→ **TO-DO ITEM A**:
Answer these questions using the Jetspeed mailing list thread, one answer per line, marked (i), (ii), (iii):
(i) What runtime dependency did Mark Orciuch say was also needed?
(ii) Which Lucene version did Mark Orciuch call the current stable release?
(iii) On what date and at what time was Paul Spencer's original message sent?

→ **SELECTED EXCERPT**:

RE: cvs commit: jakarta-jetspeed/src/java/org/apache/jetspeed/services/lucene TestLuceneSearch.java LuceneSearchService.java

Posted by Mark Orciuch <ma...@ngsltd.com>.
Paul,
>
> 1) httpclient v1.0 was already in the lib directory
>

I will probably look really stupid when you tell me where it is - I can't
see it there. Is it under a different name?

> 2) Yes, lucene v1.3 Release Candidate 1, but I am not aware of  a reason
> not to use it.  I have requested the jar be added to the Maven repository
>

Cool.

Best regards,

Mark Orciuch - morciuch@apache.org
Jakarta Jetspeed - Enterprise Portal in Java
http://jakarta.apache.org/jetspeed/



---------------------------------------------------------------------
To unsubscribe, e-mail: jetspeed-dev-unsubscribe@jakarta.apache.org
For additional commands, e-mail: jetspeed-dev-help@jakarta.apache.org


Re: cvs commit: jakarta-jetspeed/src/java/org/apache/jetspeed/services/lucene TestLuceneSearch.java LuceneSearchService.java

Posted by Paul Spencer <pa...@mindspring.com>.
Mark,

1) httpclient v1.0 was already in the lib directory

2) Yes, lucene v1.3 Release Candidate 1, but I am not aware of  a reason 
not to use it.  I have requested the jar be added to the Maven repository

Paul Spencer

Mark Orciuch wrote:

>Paul,
>
>Looks like there's another runtime dependency: commons-httpclient. Also, I'm
>curious why did you use lucene-1.3-rc1 and not the current stable release
>1.2. Version 1.3-rc1 is not in the maven repository.
>
>Best regards,
>
>Mark Orciuch - morciuch@apache.org
>Jakarta Jetspeed - Enterprise Portal in Java
>http://jakarta.apache.org/jetspeed/
>
>  
>
>>-----Original Message-----
>>From: Paul Spencer [mailto:paulspencer@mindspring.com]
>>Sent: Wednesday, May 07, 2003 4:48 PM
>>To: Jetspeed Developers List
>>Subject: Re: cvs commit:
>>jakarta-jetspeed/src/java/org/apache/jetspeed/services/lucene
>>TestLuceneSearch.java LuceneSearchService.java
>>
>>
>>Mark,
>>Thanks for catching the missing jar.

→ **RECORDED DATA**:

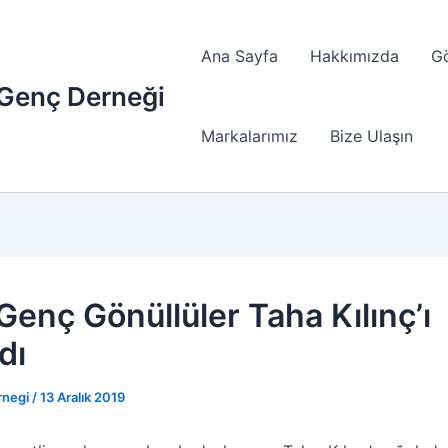
Ana Sayfa
Hakkımızda
G
 Genç Derneği
Markalarımız
Bize Ulaşın
Genç Gönüllüler Taha Kılınç’ı
dı
rnegi
/
13 Aralık 2019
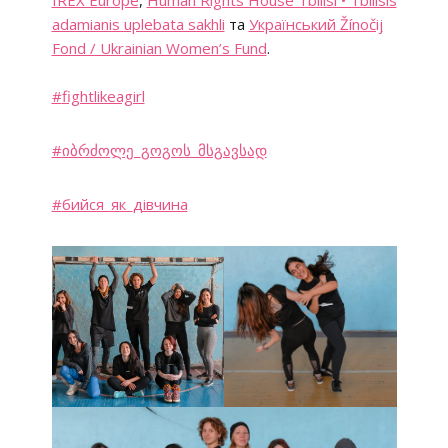
adamianis uplebata sakhli
та
Український Žínočij
Fond / Ukrainian Women’s Fund
.
#
fightlikeagirl
#
იბრძოლე_გოგოს_მსგავსად
#
бийся_як_дівчина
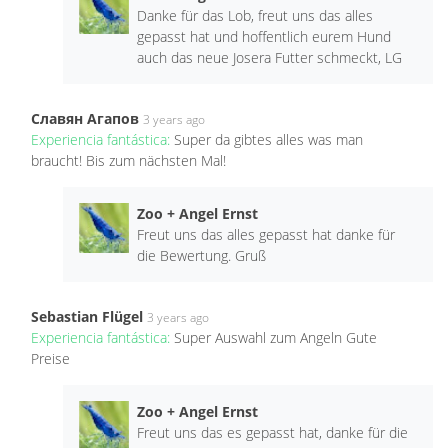
Danke für das Lob, freut uns das alles
gepasst hat und hoffentlich eurem Hund
auch das neue Josera Futter schmeckt, LG
Славян Агапов
3 years ago
Experiencia fantástica:
Super da gibtes alles was man
braucht! Bis zum nächsten Mal!
Zoo + Angel Ernst
Freut uns das alles gepasst hat danke für
die Bewertung. Gruß
Sebastian Flügel
3 years ago
Experiencia fantástica:
Super Auswahl zum Angeln Gute
Preise
Zoo + Angel Ernst
Freut uns das es gepasst hat, danke für die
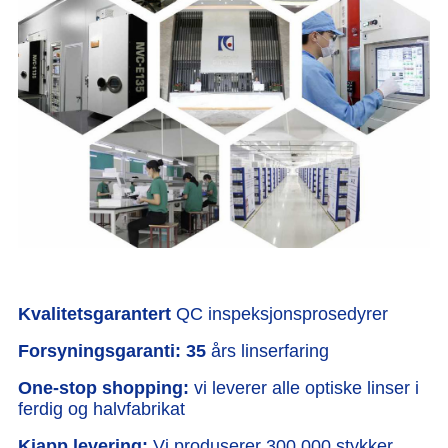
Kvalitetsgarantert
QC inspeksjonsprosedyrer
Forsyningsgaranti: 35
års linserfaring
One-stop shopping:
vi leverer alle optiske linser i
ferdig og halvfabrikat
Kjapp levering:
Vi produserer 300.000 stykker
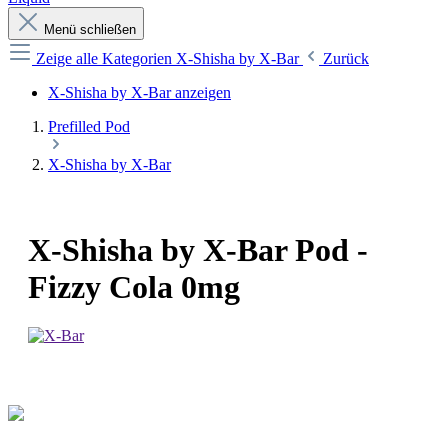
Menü schließen
Zeige alle Kategorien
X-Shisha by X-Bar
Zurück
X-Shisha by X-Bar anzeigen
Prefilled Pod
X-Shisha by X-Bar
X-Shisha by X-Bar Pod -
Fizzy Cola 0mg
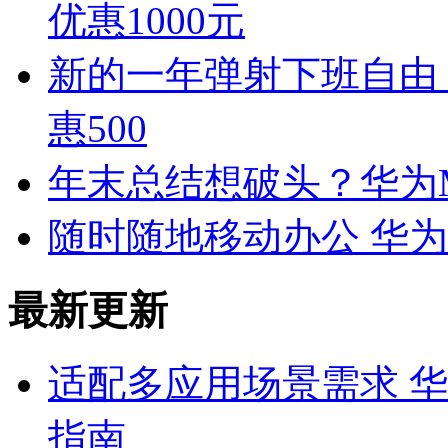
优惠1000元
新的一年弹射下班自由！ 
惠500
年末总结想破头？华为Mat
随时随地移动办公 华为Ma
最新更新
适配多应用场景需求 华为
指南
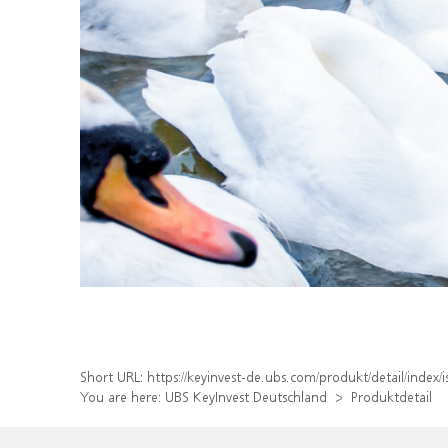
Short URL:
https://keyinvest-de.ubs.com/produkt/detail/inde
You are here:
UBS KeyInvest Deutschland
Produktdetail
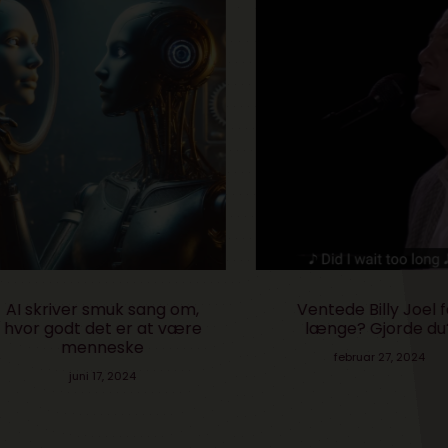
I skriver smuk sang om,
Ventede Billy Joel for
or godt det er at være
længe? Gjorde du?
menneske
februar 27, 2024
juni 17, 2024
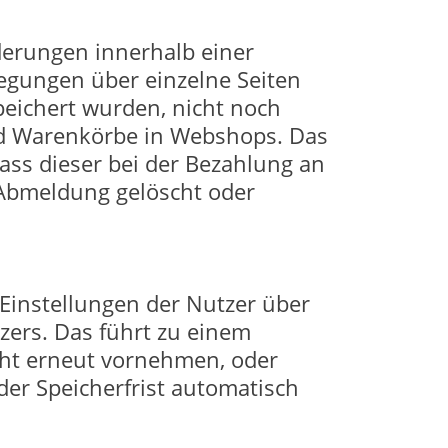
derungen innerhalb einer
egungen über einzelne Seiten
peichert wurden, nicht noch
ind Warenkörbe in Webshops. Das
ass dieser bei der Bezahlung an
r Abmeldung gelöscht oder
Einstellungen der Nutzer über
ers. Das führt zu einem
cht erneut vornehmen, oder
er Speicherfrist automatisch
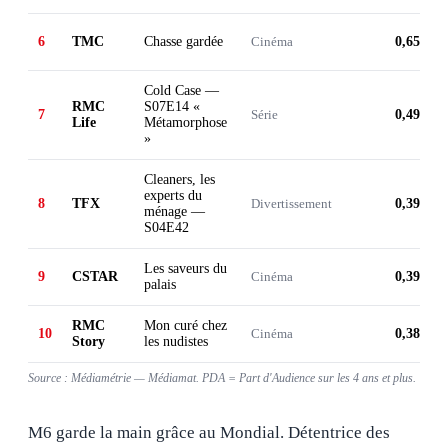
6
TMC
Chasse gardée
Cinéma
0,65 M
Cold Case —
RMC
S07E14 «
7
Série
0,49 M
Life
Métamorphose
»
Cleaners, les
experts du
8
TFX
Divertissement
0,39 M
ménage —
S04E42
Les saveurs du
9
CSTAR
Cinéma
0,39 M
palais
RMC
Mon curé chez
10
Cinéma
0,38 M
Story
les nudistes
Source : Médiamétrie — Médiamat. PDA = Part d'Audience sur les 4 ans et plus.
M6 garde la main grâce au Mondial. Détentrice des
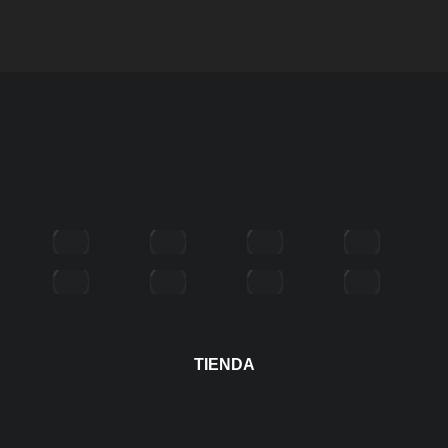
TIENDA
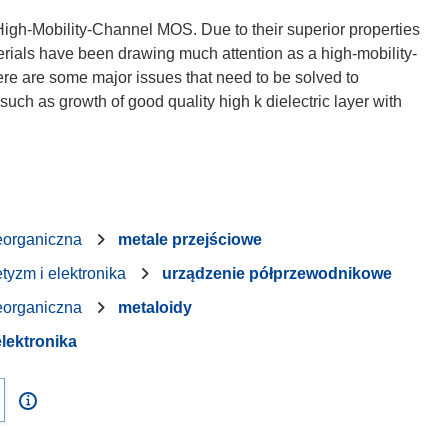
 High-Mobility-Channel MOS. Due to their superior properties
terials have been drawing much attention as a high-mobility-
ere are some major issues that need to be solved to
ch as growth of good quality high k dielectric layer with
eorganiczna
metale przejściowe
tyzm i elektronika
urządzenie półprzewodnikowe
eorganiczna
metaloidy
lektronika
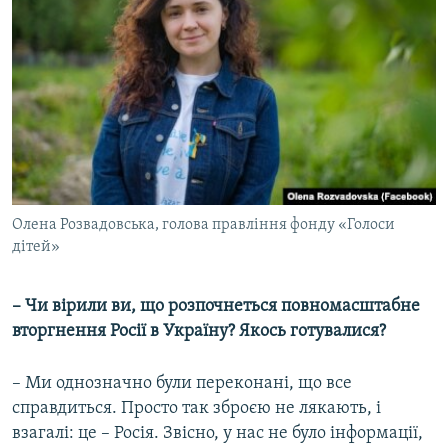
Олена Розвадовська, голова правління фонду «Голоси
дітей»
– Чи вірили ви, що розпочнеться повномасштабне
вторгнення Росії в Україну? Якось готувалися?
– Ми однозначно були переконані, що все
справдиться. Просто так зброєю не лякають, і
взагалі: це – Росія. Звісно, у нас не було інформації,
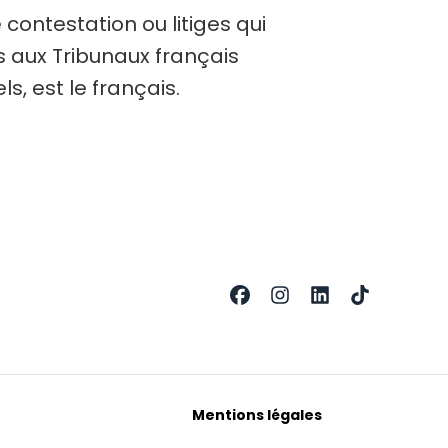
 contestation ou litiges qui
is aux Tribunaux français
, est le français.
Mentions légales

→ **TO-DO ITEM B**: Return, unchanged, the lines of the records from the one that contains "contestation ou litiges qui" through the end of the records.

→ **EXERCISE RESULT A**:
(i) commons-httpclient
(ii) 1.2
(iii) Wednesday, May 07, 2003, 4:48 PM

→ **EXERCISE RESULT B**:
 contestation ou litiges qui
is aux Tribunaux français
, est le français.
Mentions légales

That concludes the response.